§ Data records:
____________

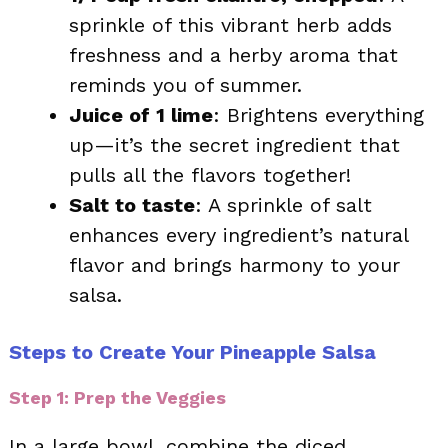
sprinkle of this vibrant herb adds
freshness and a herby aroma that
reminds you of summer.
Juice of 1 lime
: Brightens everything
up—it’s the secret ingredient that
pulls all the flavors together!
Salt to taste
: A sprinkle of salt
enhances every ingredient’s natural
flavor and brings harmony to your
salsa.
Steps to Create Your Pineapple Salsa
Step 1: Prep the Veggies
In a large bowl, combine the diced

____________

§ Work to be completed:
What is needed is an exact copy of the lines from the one containing "flavor and brings harmony to your" to the end of the data; please add nothing else.

§ Expected answer:
flavor and brings harmony to your
salsa.
Steps to Create Your Pineapple Salsa
Step 1: Prep the Veggies
In a large bowl, combine the diced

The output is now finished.